=== RECORDS FOR PROCESSING ===
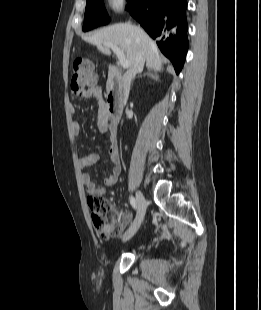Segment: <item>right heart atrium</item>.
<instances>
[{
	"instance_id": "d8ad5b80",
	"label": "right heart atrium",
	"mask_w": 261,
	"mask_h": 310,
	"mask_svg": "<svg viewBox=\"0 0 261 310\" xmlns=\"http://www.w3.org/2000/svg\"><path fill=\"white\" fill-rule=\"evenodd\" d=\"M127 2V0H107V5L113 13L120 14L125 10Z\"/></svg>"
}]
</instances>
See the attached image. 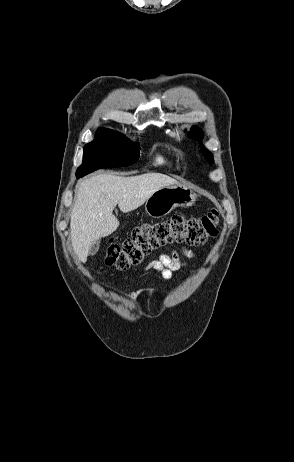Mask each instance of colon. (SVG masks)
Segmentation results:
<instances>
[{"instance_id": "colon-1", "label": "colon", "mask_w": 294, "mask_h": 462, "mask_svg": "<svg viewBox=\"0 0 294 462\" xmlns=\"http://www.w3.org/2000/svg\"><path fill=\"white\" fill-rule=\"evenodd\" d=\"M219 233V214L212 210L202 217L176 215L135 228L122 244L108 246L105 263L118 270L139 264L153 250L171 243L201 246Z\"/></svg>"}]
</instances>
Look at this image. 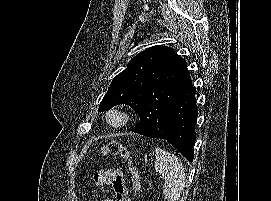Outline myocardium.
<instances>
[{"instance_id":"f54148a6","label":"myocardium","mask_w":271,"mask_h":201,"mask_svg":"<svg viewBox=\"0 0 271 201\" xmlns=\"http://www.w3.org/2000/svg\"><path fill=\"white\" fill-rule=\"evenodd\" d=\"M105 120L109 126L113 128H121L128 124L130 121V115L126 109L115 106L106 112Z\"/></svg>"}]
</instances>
* * *
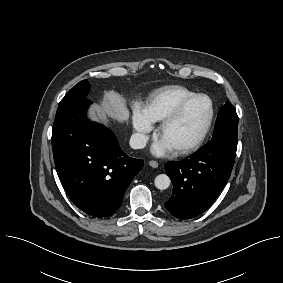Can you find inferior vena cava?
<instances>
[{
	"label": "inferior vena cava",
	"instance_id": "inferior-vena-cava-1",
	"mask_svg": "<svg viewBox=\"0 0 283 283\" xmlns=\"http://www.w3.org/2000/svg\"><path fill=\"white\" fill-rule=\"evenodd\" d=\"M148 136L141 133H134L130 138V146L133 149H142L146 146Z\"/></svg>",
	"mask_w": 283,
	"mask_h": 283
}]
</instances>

=== DESCRIPTION OF THE TASK ===
Count the lines in the listing above that contain the string "viewBox", treating case as significant, and give only that number.

=== FINISHED ANSWER ===
4